一千日お経を唱えた道智上人(どうちしょうにん)
2020年に開湯1300年を迎える城崎温泉。
そもそも、城崎温泉はどのように始まったのでしょうか?
1300年間さかのぼり、城崎温泉発見の歴史を紹介しましょう。
城崎温泉の代名詞”7つの外湯めぐり”。
7つの外湯のうちの1つ、まんだら湯にまつわるこんな逸話があります。
元正天皇の養老元年(717年)、城崎の地を訪れた道智上人が目にしたのは、難病に苦しむ人々でした。
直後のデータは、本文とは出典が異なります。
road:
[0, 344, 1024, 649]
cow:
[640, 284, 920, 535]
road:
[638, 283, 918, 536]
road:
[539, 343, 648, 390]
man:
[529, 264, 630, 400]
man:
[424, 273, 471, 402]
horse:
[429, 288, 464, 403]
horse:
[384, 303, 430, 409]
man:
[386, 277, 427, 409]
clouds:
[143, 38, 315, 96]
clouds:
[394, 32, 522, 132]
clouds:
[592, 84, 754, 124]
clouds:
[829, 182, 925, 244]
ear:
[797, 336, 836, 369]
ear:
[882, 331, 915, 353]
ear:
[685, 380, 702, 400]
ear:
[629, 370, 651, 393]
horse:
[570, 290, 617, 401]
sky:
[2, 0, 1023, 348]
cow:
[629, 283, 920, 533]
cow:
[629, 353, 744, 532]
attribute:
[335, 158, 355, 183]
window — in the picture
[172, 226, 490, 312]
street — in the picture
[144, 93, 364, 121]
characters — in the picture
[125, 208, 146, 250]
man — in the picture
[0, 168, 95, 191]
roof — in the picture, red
道智上人は、鎮守四所明神に「何とかして悪い病気で苦しんでいる人々を救いたい。」と祈願しました。
すると、道智上人の夢の中に白髪の老人が現れて、
「上人よ、ここから西南にあるビランの木の下を掘ると汝の求める温泉が見つるだろう」と言い姿を消しました。
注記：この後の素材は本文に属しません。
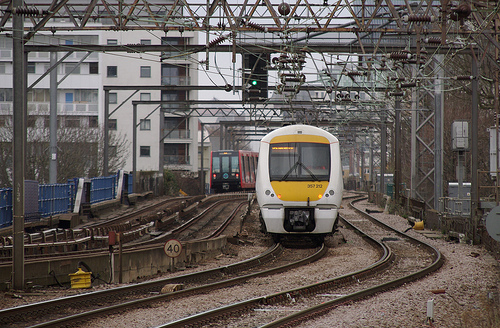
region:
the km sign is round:
[152, 224, 246, 296]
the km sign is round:
[147, 225, 199, 273]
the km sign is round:
[135, 203, 286, 320]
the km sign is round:
[115, 196, 200, 282]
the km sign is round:
[101, 170, 251, 312]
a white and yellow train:
[253, 119, 343, 241]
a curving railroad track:
[156, 173, 443, 327]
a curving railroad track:
[0, 225, 325, 325]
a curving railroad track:
[138, 191, 252, 242]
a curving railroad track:
[101, 186, 183, 230]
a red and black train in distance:
[205, 142, 258, 192]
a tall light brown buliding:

道智上人はそのお告げを信じて、今のまんだら湯の場所に庵をむすび、
一千日の間、八曼陀羅経(はちまんだらきょう)というお経を唱え続けたところ、
満願し霊湯が湧き出したそうです(まんだら湯の由来)。
これが「城崎温泉」の発見とされています。
その後の天平10年(738年)、大和(奈良)の長谷寺の観音様と同木同作の観音像を得た道智上人は、
今の温泉寺の場所に伽藍(がらん)を建立し、観音像をお祀りしたのが温泉寺のはじまりです。
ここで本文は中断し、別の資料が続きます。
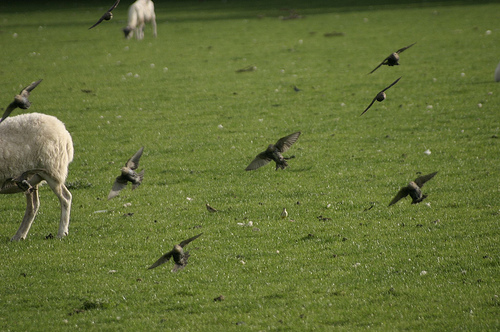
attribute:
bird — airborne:
[86, 3, 123, 26]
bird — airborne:
[2, 71, 50, 121]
道智上人は、永く温泉が栄えるようにと城崎温泉の守護寺として温泉寺を開創したそうです。
道智上人による開湯の歴史から、城崎温泉にはこんな古式の入浴作法が伝わっています。
古式入湯作法ではまず、道智上人の霊前に参拝し、湯杓を授かります。
この湯杓は道智上人のお手とされており、入湯中にも湯壺につけたりせずに丁重に扱います。
次に、湯壺に至って偈(げ)を唱えます。
沐浴身體(もくよくしんたい) 當願衆生(とうがんしゅじょう)
内外清浄(ないげしょうじょう) 身心無垢(しんじんむく)
そして、 温泉開祖道智上人・本尊十一面観世音菩薩・温泉守護薬師如来に真言を唱えます。
南無道智上人。 南無観世音菩薩。 南無薬師如来。
(各三遍繰り返す)
その後、湯杓をすすいで湯杓の湯を頂き、口をすすいで頭より全身に湯を浴びた後、心静かに入湯します。
実は、城崎温泉の開祖とされる道智上人は、歴史上では実在がしっかりと分かっていない人物でもあるのです。
そんな謎多き僧、道智上人に想いを馳せながら城崎温泉に伝わる古式入浴作法で温泉を堪能するのも良い思い出になりそうです。